One of the veterans answered, close to his ear: "It was Jimmy Parish
come to say the party got delayed, but they're right up the road a
piece, and coming along. Her horse is lame, but she'll be here in half
an hour."
"Oh, I'm SO thankful nothing has happened!"
He was asleep almost before the words were out of his mouth. In a moment
those handy men had his clothes off, and had tucked him into his bed in
the chamber where I had washed my hands. They closed the door and came
back. Then they seemed preparing to leave; but I said: "Please don't go,
gentlemen. She won't know me; I am a stranger."

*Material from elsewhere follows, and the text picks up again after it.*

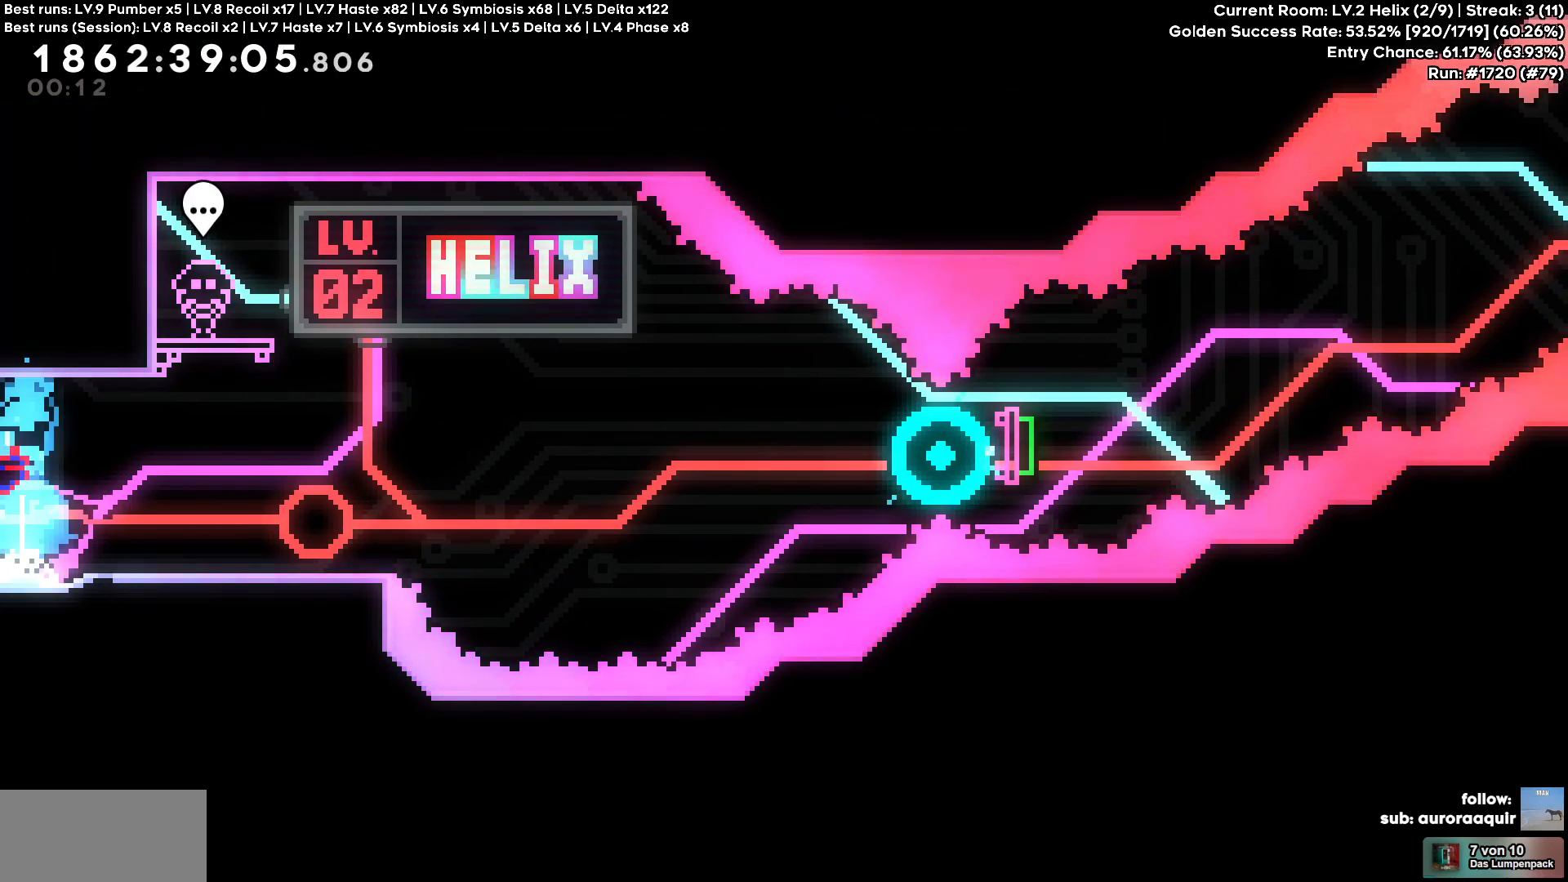
{"keys": ["w"], "events": []}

They glanced at each other. Then Joe said:
"She? Poor thing, she's been dead nineteen years!"
"Dead?"
"That or worse. She went to see her folks half a year after she was
married, and on her way back, on a Saturday evening, the Indians
captured her within five miles of this place, and she's never been heard
of since."
"And he lost his mind in consequence?"
"Never has been sane an hour since. But he only gets bad when that time
of year comes round. Then we begin to drop in here, three days before
she's due, to encourage him up, and ask if he's heard from her,
and Saturday we all come and fix up the house with flowers, and get
everything ready for a dance. We've done it every year for nineteen
years. The first Saturday there was twenty-seven of us, without counting
the girls; there's only three of us now, and the girls are gone. We
drug him to sleep, or he would go wild; then he's all right for another
year--thinks she's with him till the last three or four days come round;
then he begins to look for her, and gets out his poor old letter, and we
come and ask him to read it to us. Lord, she was a darling!"
A HELPLESS SITUATION
Once or twice a year I get a letter of a certain pattern, a pattern that
never materially changes, in form and substance, yet I cannot get used
to that letter--it always astonishes me. It affects me as the locomotive
always affects me: I saw to myself, "I have seen you a thousand times,
you always look the same way, yet you are always a wonder, and you are
always impossible; to contrive you is clearly beyond human genius--you
can't exist, you don't exist, yet here you are!"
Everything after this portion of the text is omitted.